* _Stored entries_
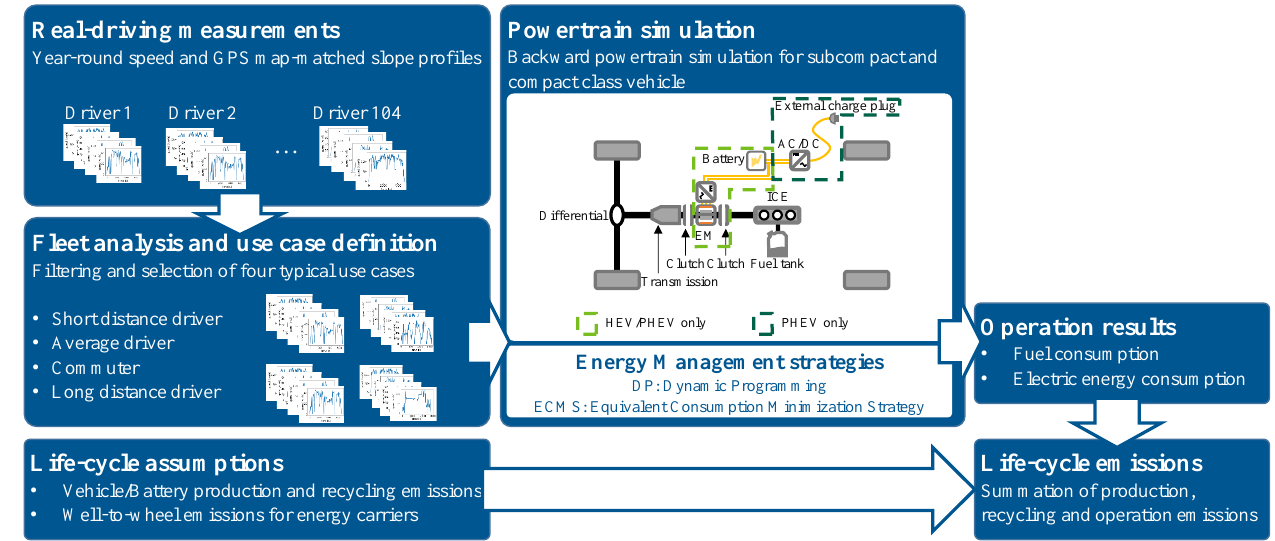
Figure 1. Schematic diagram of conducted LCA.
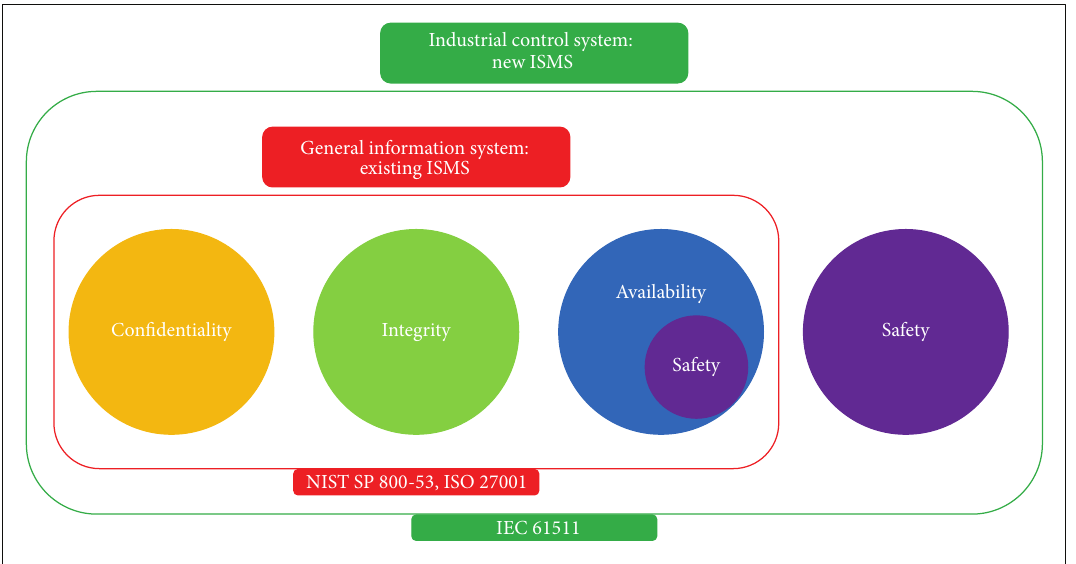
Figure 2: The goal of new information security management system for industrial control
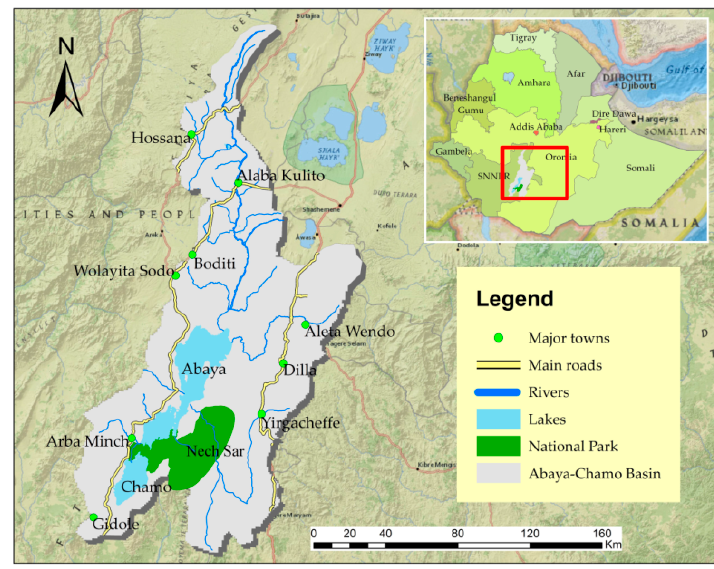
Figure 1. Map of the study area.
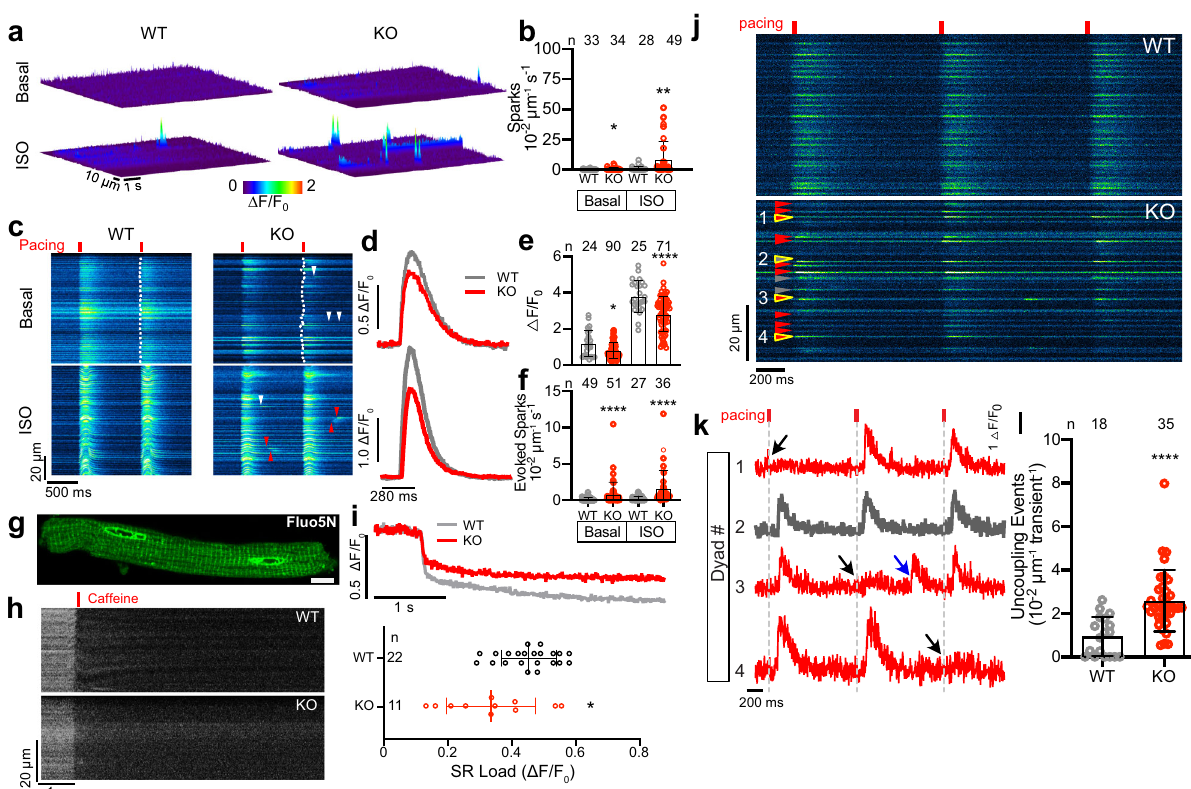
Fig. 4 Altered dyadic Ca 2 + release in CMYA5 KO cardiomyocytes. Ca 2 + release in mature Cmya5 KO or WT ventricular cardiomyocytes was assessed using a dyad-localized Ca 2 + nanosensor, GCaMP6f-Junctin (ASPH-G6f) and detected by confocal line scan imaging. a , b Surface plots of Ca 2 + sparks in basal and isoproterenol (ISO)-stimulated (100 nM) cardiomyocytes. Quanti fi cation is shown in (b). Mann-Whitney test within basal or ISO conditions. c – f Ca 2 + release during electrical pacing (red lines) under basal conditions or ISO stimulation. Dotted line, leading edge of the evoked Ca 2 + transient. Arrowheads, aberrant Ca 2 + release outside of the initial evoked Ca 2 + transient, without (white) or with (red) wave-like propagation. d. Representative Ca 2 + transients under basal (top) or ISO (bottom) conditions. e , f Quanti fi cation (mean ± SD) of Ca 2 + transient amplitude and Ca 2 + spark frequency. Mann-Whitney test within basal or ISO conditions. g – i Measurement of SR Ca 2 + stores using low-af fi nity Ca 2 + -sensitive dye Fluo5N and AAV-mediated expression of SR-targeted esterase, which trapped Fluo5N in SR. g, Fluo5N distribution. h , i SR Ca 2 + release induced by 10 mM caffeine. g – i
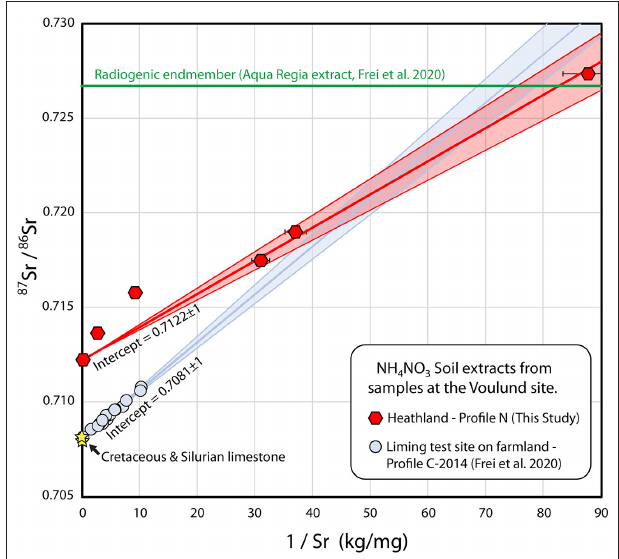
FIGURE 6 | Strontium mixing diagram with Sr isotopic compositions of ammonium nitrate leachates from Voulund soils as a function of the reciprocal Sr concentrations. Samples from soil profile N (heathland), this study, are shown as red hexagons, and samples from soil profile C—liming test site (Frei et al., 2020a), are shown as light blue circles. Also shown is the aqua regia extract of the deepest meltwater sand sample from Profile C in 2014, Frei et al. (2020a) (shown as a green line), as the Sr concentration of this is not directly comparable to the ammonium nitrate leachate samples. The compositions of the Cretaceous limestone that sources agricultural lime, and the Silurian limestone, sporadically found locally in the glacial outwash sands are shown as yellow stars. Regression lines were calculated with IsoplotR ( Vermeesch, 2018), and shaded areas indicate 2 σ uncertainty envelopes.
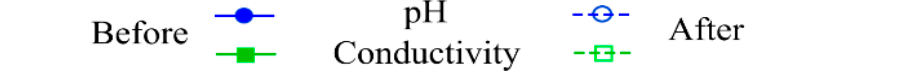
Figure 9. The impacts of disinfectants on stormwater pollution indicators before and after filtration.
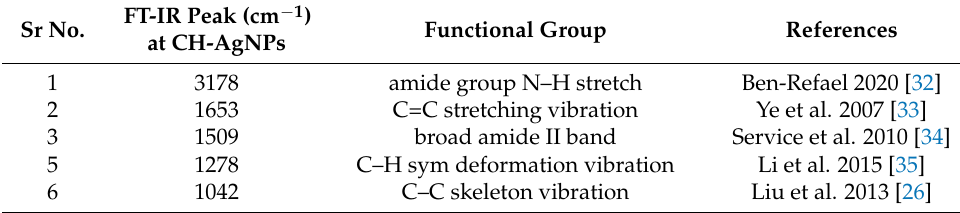
Table 4. FT ‐ IR analysis of CH ‐ AgNPs.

* _Work instructions_
Give every record again exactly, apart from the pictures, which stay out.

* _Task result_
Figure 1. Schematic diagram of conducted LCA.
Figure 2: The goal of new information security management system for industrial control
Figure 1. Map of the study area.
Fig. 4 Altered dyadic Ca 2 + release in CMYA5 KO cardiomyocytes. Ca 2 + release in mature Cmya5 KO or WT ventricular cardiomyocytes was assessed using a dyad-localized Ca 2 + nanosensor, GCaMP6f-Junctin (ASPH-G6f) and detected by confocal line scan imaging. a , b Surface plots of Ca 2 + sparks in basal and isoproterenol (ISO)-stimulated (100 nM) cardiomyocytes. Quanti fi cation is shown in (b). Mann-Whitney test within basal or ISO conditions. c – f Ca 2 + release during electrical pacing (red lines) under basal conditions or ISO stimulation. Dotted line, leading edge of the evoked Ca 2 + transient. Arrowheads, aberrant Ca 2 + release outside of the initial evoked Ca 2 + transient, without (white) or with (red) wave-like propagation. d. Representative Ca 2 + transients under basal (top) or ISO (bottom) conditions. e , f Quanti fi cation (mean ± SD) of Ca 2 + transient amplitude and Ca 2 + spark frequency. Mann-Whitney test within basal or ISO conditions. g – i Measurement of SR Ca 2 + stores using low-af fi nity Ca 2 + -sensitive dye Fluo5N and AAV-mediated expression of SR-targeted esterase, which trapped Fluo5N in SR. g, Fluo5N distribution. h , i SR Ca 2 + release induced by 10 mM caffeine. g – i
FIGURE 6 | Strontium mixing diagram with Sr isotopic compositions of ammonium nitrate leachates from Voulund soils as a function of the reciprocal Sr concentrations. Samples from soil profile N (heathland), this study, are shown as red hexagons, and samples from soil profile C—liming test site (Frei et al., 2020a), are shown as light blue circles. Also shown is the aqua regia extract of the deepest meltwater sand sample from Profile C in 2014, Frei et al. (2020a) (shown as a green line), as the Sr concentration of this is not directly comparable to the ammonium nitrate leachate samples. The compositions of the Cretaceous limestone that sources agricultural lime, and the Silurian limestone, sporadically found locally in the glacial outwash sands are shown as yellow stars. Regression lines were calculated with IsoplotR ( Vermeesch, 2018), and shaded areas indicate 2 σ uncertainty envelopes.
Figure 9. The impacts of disinfectants on stormwater pollution indicators before and after filtration.
Table 4. FT ‐ IR analysis of CH ‐ AgNPs.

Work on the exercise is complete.